Please note the precalculus tag.
Best Answer
Jakobian gave a very good hint. I am giving somewhat sharper bounds for $x_n$. Note that the OP incorrectly used the Cauchy–Bunyakovsky–Schwarz inequality.
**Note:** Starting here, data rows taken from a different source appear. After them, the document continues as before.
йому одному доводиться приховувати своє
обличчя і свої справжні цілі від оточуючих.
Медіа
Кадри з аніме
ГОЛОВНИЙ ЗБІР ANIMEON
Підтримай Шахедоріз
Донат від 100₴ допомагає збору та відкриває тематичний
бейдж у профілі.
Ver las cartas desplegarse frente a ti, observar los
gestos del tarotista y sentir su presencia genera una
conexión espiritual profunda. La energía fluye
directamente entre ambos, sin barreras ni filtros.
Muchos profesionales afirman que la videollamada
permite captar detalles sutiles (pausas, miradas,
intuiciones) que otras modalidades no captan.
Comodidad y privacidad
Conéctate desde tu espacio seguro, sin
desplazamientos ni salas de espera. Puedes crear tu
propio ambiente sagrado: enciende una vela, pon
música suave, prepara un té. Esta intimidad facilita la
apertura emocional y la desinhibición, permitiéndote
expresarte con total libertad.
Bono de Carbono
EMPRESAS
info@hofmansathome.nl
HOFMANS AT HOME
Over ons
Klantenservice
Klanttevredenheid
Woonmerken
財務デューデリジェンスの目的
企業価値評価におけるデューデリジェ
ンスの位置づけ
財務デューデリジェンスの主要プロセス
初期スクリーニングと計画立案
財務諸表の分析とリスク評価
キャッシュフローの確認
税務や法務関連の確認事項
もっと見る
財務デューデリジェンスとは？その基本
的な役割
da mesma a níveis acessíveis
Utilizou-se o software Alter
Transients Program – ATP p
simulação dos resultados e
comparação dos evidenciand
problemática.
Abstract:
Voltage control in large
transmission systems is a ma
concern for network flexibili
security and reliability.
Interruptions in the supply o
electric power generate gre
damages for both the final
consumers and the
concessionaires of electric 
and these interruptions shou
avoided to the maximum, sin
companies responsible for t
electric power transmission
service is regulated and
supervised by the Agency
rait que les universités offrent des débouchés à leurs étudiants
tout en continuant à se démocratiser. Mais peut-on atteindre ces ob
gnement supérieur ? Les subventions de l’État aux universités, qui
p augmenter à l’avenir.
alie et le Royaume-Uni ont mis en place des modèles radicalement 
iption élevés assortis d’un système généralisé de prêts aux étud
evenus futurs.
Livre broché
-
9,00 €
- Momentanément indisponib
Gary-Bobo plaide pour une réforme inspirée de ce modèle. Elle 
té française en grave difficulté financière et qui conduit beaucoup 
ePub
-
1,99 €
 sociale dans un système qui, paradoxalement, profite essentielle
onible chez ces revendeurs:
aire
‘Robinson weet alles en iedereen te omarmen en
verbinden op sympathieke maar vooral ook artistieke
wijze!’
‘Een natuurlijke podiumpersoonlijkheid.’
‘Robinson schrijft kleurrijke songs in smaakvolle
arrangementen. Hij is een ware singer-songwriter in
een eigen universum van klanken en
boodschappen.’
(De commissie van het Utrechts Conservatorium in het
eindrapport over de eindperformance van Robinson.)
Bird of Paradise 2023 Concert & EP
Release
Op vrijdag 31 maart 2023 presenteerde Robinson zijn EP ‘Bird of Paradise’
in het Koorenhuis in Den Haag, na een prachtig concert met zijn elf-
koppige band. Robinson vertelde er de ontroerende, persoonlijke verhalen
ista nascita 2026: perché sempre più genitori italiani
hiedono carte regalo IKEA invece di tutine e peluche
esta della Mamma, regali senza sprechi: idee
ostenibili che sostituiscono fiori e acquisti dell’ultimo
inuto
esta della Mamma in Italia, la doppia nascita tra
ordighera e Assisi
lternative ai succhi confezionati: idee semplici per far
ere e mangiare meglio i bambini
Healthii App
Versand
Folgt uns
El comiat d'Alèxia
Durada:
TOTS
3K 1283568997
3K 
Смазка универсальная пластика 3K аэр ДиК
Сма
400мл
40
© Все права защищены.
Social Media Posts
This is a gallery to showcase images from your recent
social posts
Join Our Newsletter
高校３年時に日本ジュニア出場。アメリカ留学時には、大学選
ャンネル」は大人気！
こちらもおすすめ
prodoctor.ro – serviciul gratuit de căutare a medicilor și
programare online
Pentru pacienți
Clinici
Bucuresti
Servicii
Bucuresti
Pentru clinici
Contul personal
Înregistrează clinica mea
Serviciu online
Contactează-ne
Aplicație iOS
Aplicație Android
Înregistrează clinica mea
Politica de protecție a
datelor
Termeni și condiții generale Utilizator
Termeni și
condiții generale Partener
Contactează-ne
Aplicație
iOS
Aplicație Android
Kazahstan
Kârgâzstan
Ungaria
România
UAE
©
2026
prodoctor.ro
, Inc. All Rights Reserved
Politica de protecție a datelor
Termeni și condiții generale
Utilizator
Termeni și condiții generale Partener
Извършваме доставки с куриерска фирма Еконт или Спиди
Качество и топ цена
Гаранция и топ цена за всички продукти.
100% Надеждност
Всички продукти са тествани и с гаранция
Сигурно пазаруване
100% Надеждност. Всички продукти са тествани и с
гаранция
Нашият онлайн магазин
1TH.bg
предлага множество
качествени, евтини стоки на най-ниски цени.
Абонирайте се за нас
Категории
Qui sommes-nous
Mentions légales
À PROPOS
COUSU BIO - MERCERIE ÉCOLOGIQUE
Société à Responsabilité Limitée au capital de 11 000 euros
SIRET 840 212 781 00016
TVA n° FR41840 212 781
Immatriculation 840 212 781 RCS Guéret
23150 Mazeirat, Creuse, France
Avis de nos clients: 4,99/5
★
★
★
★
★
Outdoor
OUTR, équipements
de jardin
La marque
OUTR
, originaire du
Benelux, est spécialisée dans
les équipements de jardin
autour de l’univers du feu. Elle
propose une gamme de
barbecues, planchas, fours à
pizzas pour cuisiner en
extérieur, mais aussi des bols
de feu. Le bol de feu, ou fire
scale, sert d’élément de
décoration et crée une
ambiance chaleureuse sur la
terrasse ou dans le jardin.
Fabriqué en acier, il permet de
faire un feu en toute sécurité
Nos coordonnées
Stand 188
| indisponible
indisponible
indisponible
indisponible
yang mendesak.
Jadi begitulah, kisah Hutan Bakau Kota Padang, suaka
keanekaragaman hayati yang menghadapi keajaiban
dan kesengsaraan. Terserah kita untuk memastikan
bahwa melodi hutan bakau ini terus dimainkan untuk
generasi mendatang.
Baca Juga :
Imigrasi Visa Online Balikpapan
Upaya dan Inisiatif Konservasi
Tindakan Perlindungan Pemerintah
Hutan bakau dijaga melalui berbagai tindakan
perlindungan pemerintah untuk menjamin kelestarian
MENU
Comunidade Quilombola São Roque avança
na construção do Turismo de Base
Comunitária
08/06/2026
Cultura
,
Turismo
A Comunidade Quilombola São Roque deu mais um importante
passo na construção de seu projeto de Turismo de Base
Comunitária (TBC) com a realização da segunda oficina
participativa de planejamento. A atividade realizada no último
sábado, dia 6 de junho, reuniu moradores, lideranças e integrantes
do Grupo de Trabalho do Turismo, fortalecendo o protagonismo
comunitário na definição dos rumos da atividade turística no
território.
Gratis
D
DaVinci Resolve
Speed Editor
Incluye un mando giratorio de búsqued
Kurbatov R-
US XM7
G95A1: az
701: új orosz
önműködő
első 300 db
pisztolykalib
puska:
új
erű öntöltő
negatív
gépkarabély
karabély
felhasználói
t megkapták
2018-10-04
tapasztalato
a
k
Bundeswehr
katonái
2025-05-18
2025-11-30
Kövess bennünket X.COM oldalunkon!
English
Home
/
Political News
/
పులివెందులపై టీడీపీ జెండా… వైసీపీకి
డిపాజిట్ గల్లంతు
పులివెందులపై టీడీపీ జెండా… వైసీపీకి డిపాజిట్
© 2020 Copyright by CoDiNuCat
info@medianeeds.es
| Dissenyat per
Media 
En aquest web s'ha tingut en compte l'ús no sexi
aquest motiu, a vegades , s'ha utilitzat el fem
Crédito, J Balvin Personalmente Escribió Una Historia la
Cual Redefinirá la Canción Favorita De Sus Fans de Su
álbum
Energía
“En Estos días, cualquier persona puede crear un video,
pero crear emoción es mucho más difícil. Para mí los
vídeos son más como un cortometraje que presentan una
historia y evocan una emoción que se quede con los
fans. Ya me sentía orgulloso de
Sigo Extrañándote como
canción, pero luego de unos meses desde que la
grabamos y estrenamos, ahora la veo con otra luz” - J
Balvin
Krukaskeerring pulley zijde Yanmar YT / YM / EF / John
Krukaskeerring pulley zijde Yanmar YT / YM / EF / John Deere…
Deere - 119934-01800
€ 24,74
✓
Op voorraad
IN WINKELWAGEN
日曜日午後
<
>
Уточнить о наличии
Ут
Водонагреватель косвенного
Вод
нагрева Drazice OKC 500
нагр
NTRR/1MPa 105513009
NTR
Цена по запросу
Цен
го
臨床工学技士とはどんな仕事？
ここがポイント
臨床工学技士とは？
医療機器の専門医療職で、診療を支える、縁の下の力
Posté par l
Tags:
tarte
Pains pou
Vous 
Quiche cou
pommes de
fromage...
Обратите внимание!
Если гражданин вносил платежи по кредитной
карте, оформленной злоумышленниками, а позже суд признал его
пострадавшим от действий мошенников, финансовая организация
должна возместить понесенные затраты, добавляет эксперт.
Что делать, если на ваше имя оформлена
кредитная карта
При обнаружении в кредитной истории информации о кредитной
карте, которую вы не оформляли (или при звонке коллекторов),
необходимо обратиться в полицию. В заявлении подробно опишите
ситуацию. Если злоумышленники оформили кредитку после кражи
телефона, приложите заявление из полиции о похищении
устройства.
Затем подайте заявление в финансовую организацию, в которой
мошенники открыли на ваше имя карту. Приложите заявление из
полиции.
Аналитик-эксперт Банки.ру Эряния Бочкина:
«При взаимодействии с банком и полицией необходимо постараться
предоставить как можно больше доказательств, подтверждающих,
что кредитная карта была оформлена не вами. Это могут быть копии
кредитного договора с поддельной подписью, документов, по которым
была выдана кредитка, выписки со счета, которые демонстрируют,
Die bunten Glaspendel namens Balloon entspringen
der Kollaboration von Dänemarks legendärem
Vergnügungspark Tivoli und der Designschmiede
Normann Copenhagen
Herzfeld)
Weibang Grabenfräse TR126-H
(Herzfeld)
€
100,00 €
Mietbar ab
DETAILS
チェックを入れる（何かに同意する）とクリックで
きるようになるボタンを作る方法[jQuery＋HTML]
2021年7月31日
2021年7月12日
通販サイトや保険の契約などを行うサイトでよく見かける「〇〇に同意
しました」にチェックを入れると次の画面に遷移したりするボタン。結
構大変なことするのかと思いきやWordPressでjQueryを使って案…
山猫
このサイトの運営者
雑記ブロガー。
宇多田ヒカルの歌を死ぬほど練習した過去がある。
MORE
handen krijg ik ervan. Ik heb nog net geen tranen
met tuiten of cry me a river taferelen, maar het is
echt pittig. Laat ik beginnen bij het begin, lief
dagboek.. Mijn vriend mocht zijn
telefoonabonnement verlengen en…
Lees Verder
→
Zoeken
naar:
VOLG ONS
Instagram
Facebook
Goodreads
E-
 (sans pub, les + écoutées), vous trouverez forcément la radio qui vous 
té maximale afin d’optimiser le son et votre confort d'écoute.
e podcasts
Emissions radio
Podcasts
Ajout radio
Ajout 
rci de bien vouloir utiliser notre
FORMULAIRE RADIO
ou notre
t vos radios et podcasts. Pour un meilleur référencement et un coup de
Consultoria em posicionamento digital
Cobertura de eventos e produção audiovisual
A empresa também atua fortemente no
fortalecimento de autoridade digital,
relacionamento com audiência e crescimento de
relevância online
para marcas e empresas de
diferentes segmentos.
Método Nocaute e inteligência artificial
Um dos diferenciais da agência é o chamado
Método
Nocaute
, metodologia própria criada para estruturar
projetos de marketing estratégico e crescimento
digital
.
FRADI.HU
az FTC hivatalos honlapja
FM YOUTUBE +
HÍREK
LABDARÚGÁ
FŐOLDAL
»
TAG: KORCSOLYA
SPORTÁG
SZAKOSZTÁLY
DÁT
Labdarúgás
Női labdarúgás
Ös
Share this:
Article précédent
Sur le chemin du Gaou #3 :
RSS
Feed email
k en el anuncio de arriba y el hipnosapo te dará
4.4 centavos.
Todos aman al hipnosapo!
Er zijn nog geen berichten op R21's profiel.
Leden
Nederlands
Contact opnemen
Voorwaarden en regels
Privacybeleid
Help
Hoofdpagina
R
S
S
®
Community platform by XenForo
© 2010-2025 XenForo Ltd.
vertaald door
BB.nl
Indeed, when applied correctly, we get $$\sqrt{n}\left(x_n+\sqrt{n}\right)=\sqrt{\sum_{k=1}^n1^2}\sqrt{\sum_{k=1}^n\left(\frac{k+1}{k}\right)^2}\geq \sum_{k=1}^n1\cdot\left(\frac{k+1}{k}\right)=n+H_n,$$ where $H_n=\sum_{k=1}^n\frac1k$ is the $n$th harmonic number. That is, $$x_n\geq \frac{H_n}{\sqrt{n}}.$$
For the upper bound, the OP got $$x_n=\frac{\sum_{k=1}^n \frac{1}{k^2}+2H_n}{\sqrt{\sum_{k=1}^n\left(\frac{k+1}{k}\right)^2}+\sqrt{n}}.$$ We can show that $\sum_{k=1}^n\frac{1}{k^2}$ is bounded above by $2$ via $$\sum_{k=1}^n\frac{1}{k^2}<1+\sum_{k=2}^n\frac{1}{k(k-1)}=1+\left(1-\frac{1}{n}\right)<2.$$ However, a sharper upper bound is $\sum_{k=1}^n\frac{1}{k^2}<\zeta(2)=\frac{\pi^2}{6}$. Also, $$\sum_{k=1}^n\left(\frac{k+1}{k}\right)^2\geq \sum_{k=1}^n1^2=n.$$ This proves that $$x_n<\frac{\frac{\pi^2}{6}+2H_n}{\sqrt{n}+\sqrt{n}}=\frac{H_n}{\sqrt{n}}+\frac{\pi^2}{6}\left(\frac{1}{2\sqrt{n}}\right).$$ (You can replace $\frac{\pi^2}{6}$ by $2$ if you want a precalculus solution.)
That is, we have $$\frac{H_n}{\sqrt{n}}\leq x_n<\frac{H_n}{\sqrt{n}}+\frac{\pi^2}{6}\left(\frac{1}{2\sqrt{n}}\right).$$ So, $x_n$ has the asymptotic behavior of $\frac{H_n}{\sqrt{n}}\approx \frac{\ln n}{\sqrt{n}}$. But to show that $x_n$ is bounded, we don't need to know that $H_n\approx \ln n$ (well, to be even more precise, $H_n\approx \gamma+\ln n$, where $\gamma$ is the Euler–Mascheroni constant). Clearly, $$\frac{\pi^2}{6}\left(\frac{1}{2\sqrt{n}}\right)\leq \frac{\pi^2}{6}\left(\frac{1}{2}\right).$$ Furthermore, $$H_n=\sum_{k=1}^n\frac{1}{k}\leq \sum_{k=1}^n\frac{1}{\sqrt{k}}<\sum_{k=1}^n\frac{2}{\sqrt{k}+\sqrt{k-1}}=2\sum_{k=1}^n(\sqrt{k}-\sqrt{k-1})=2\sqrt{n}.$$ Hence, $$x_n<\frac{2\sqrt{n}}{\sqrt{n}}+\frac{\pi^2}{6}\left(\frac{1}{2}\right)=2+\frac{\pi^2}{6}\left(\frac{1}{2}\right)<\infty.$$ Again, replace $\frac{\pi^2}{6}$ by $2$ if you don't want any non-precalculus knowledge in the proof. So, you would get $x_n<3$ for all $n$.